De oude kerk bevond zich op de plaats van het huidige kerkhof. De huidige kerk is een neoromaanse kruisbasiliek, gebouwd in 1875-1876 naar ontwerp van architect H. Jaminé.
De plattegrond beschrijft een schip van drie traveeën met transept in de tweede travee, een voorstaande westtoren, geflankeerd door een vierkante en een ronde kapel, en een halfronde traptoren aan de rechterzijde, een koor met een rechte travee en apsis, geflankeerd door een sacristie aan de zuidzijde en een oratorium van de familie Vilain XIIII aan de noordzijde (de zijde waarin zich de dreef naar het kasteel bevindt), aan de noordzijde geflankeerd door een ronde toren.
Bakstenen gebouw onder zadeldaken (leien). Afwerking van mergelsteen en zachte, witte natuursteen voor boogfriezen, lijsten, omlijstingen van de vensters en andere details. De gevels zijn voorzien van rechthoekige en rondboogvormige lisenen. Toren van vier geledingen, elke gevel voorzien van een puntgevel; ingesnoerde naaldspits (leien); rondboogportaal in een driehoekige omlijsting. Gekoppelde rondboogvensters en oculi. De ronde kapel, onder kegeldak, heeft een afwerking van natuurstenen rondboogarcaden op pilasters, evenals het koor. De traptoren naast het koor heeft eveneens een kegeldak. Oratorium en sacristie zijn voorzien van rechthoekige muuropeningen onder mijtervormige latei.
Bepleisterde interieur met afwerking van natuursteen. De beuken zijn gescheiden door rondbogen op natuurstenen pijlers.

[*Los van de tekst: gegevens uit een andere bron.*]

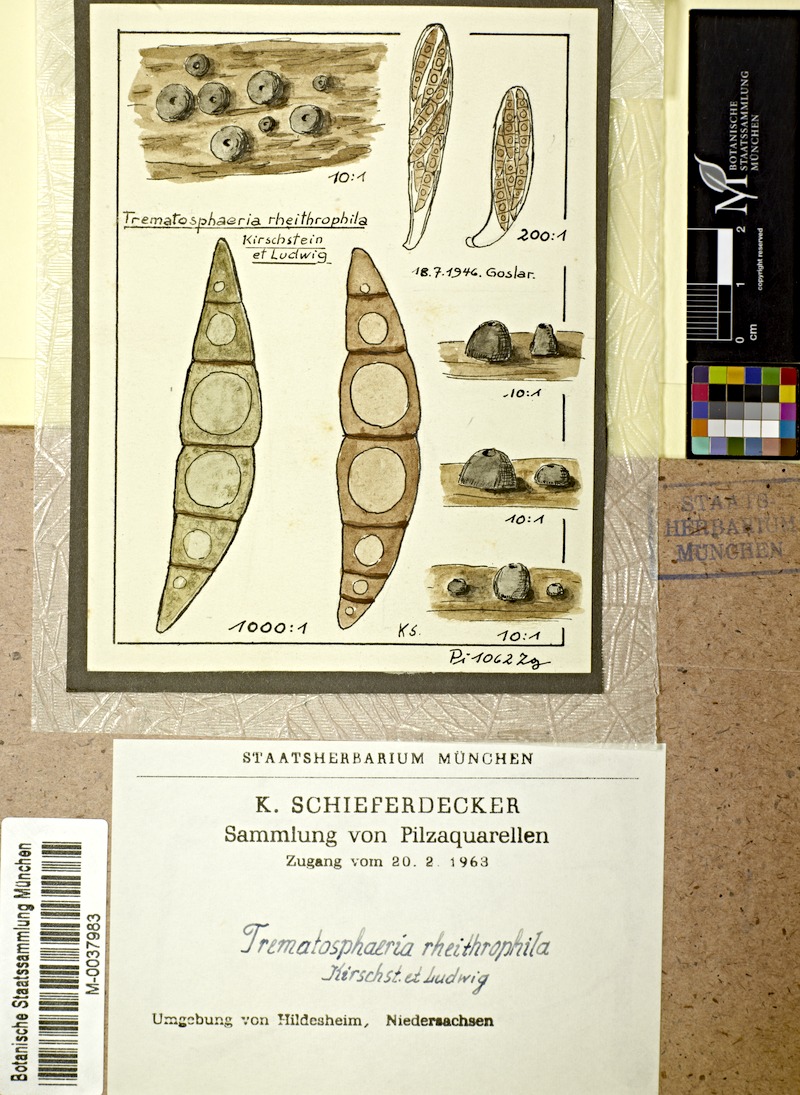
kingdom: Fungi
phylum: Ascomycota
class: Dothideomycetes
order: Pleosporales
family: Trematosphaeriaceae
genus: Trematosphaeria
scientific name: Trematosphaeria rheithrophila
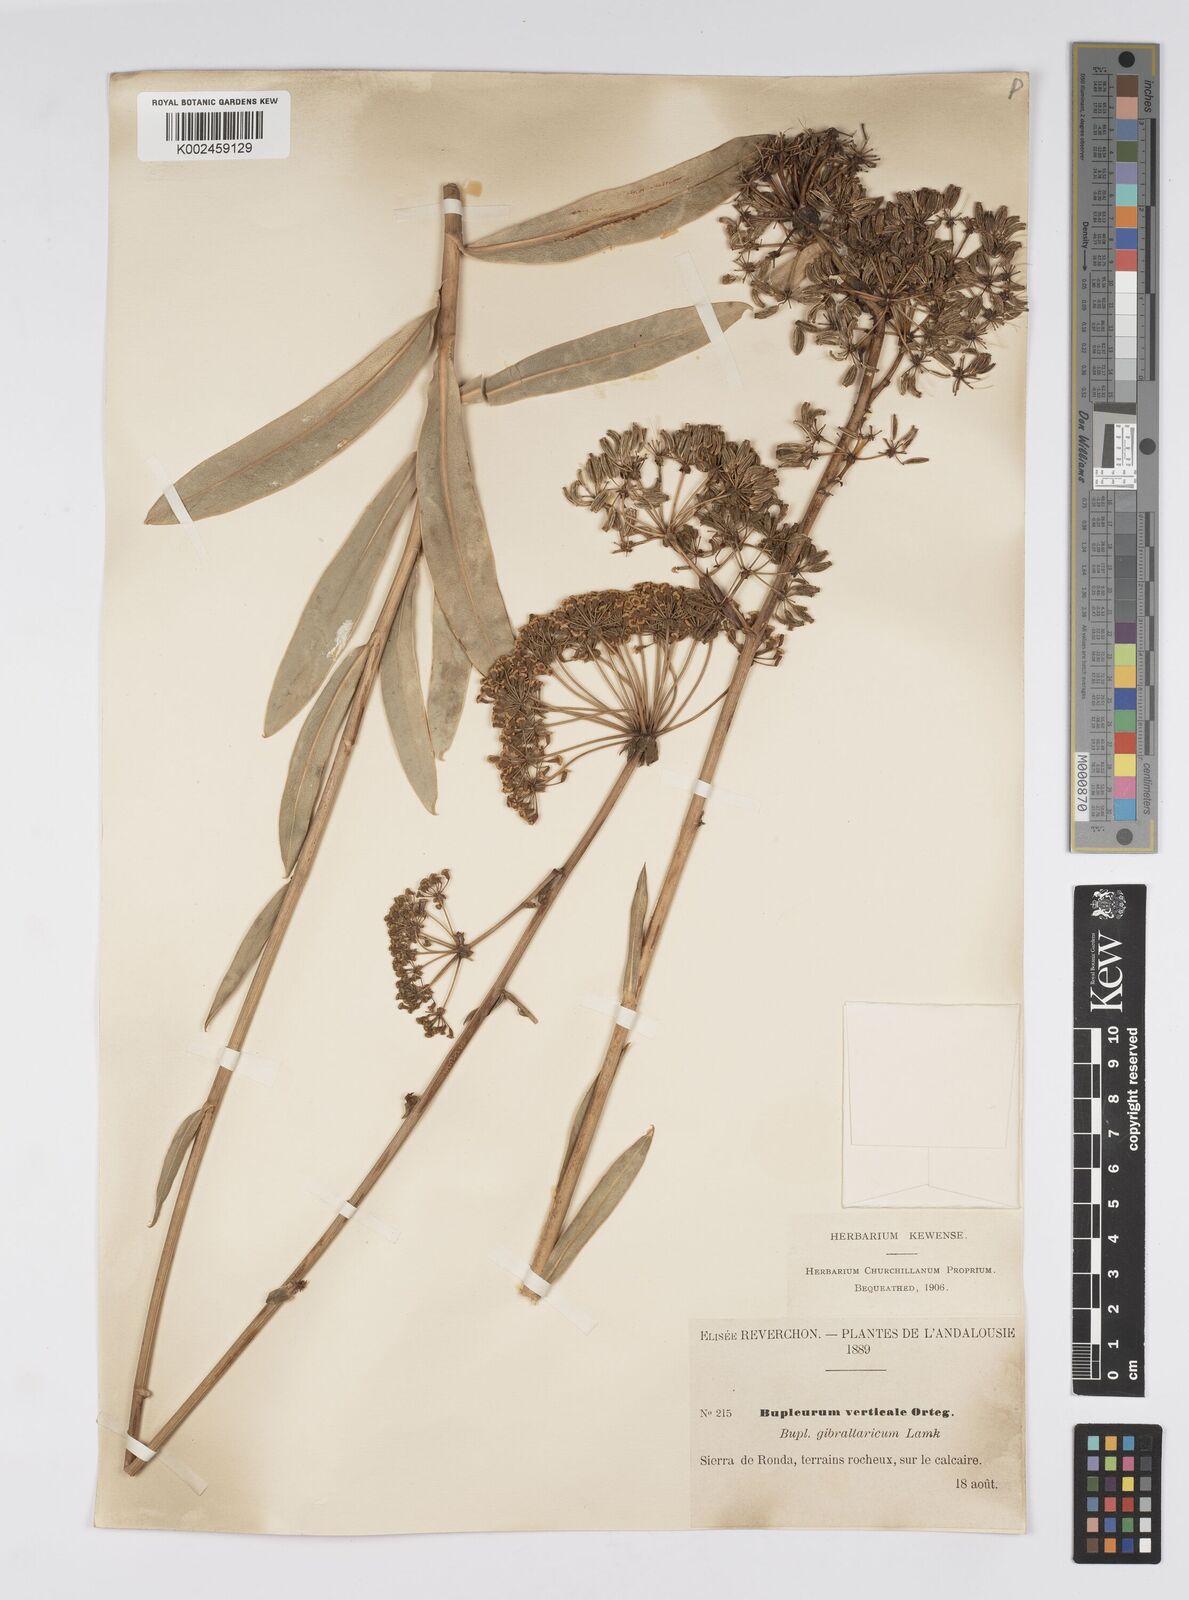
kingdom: Plantae
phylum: Tracheophyta
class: Magnoliopsida
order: Apiales
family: Apiaceae
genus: Bupleurum
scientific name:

Overdekking door middel van koepelgewelven, kruisgewelven boven de transeptarmen, kruisribgewelf boven de rechte koortravee en een halve koepel boven de apsis.
Het oratorium is voorzien van een houten lambrisering en is met het koor verbonden door een neoromaanse rondboogarcade op zuilen met teerlingkapiteeltjes.
Mobilair
Neoromaans hoofdaltaar, gepolychromeerde witte steen (1876). Preekstoel, barok, eik (circa 1700). Twee neoromaanse biechtstoelen (tweede helft 19de eeuw). Neoromaans doksaal met orgel, eik (tweede helft 19de eeuw). Neoromaanse doopvont met koperen deksel (tweede helft 19de eeuw). Schelpvormig wijwatervat, marmer, op hardstenen sokkel met opschrift: Carolus/ Fransen/ van Leuth/ 1789.
In het oratorium, neoromaanse glasramen, waaronder een glasraam met wapenschild van Vilain XIIII met opschrift: Vilain sans reproche.
- Geukens B., Fotorepertorium van het meubilair van de Belgische bedehuizen. Provincie Limburg. Kanton Maasmechelen. Brussel, 1972, p. 19-20.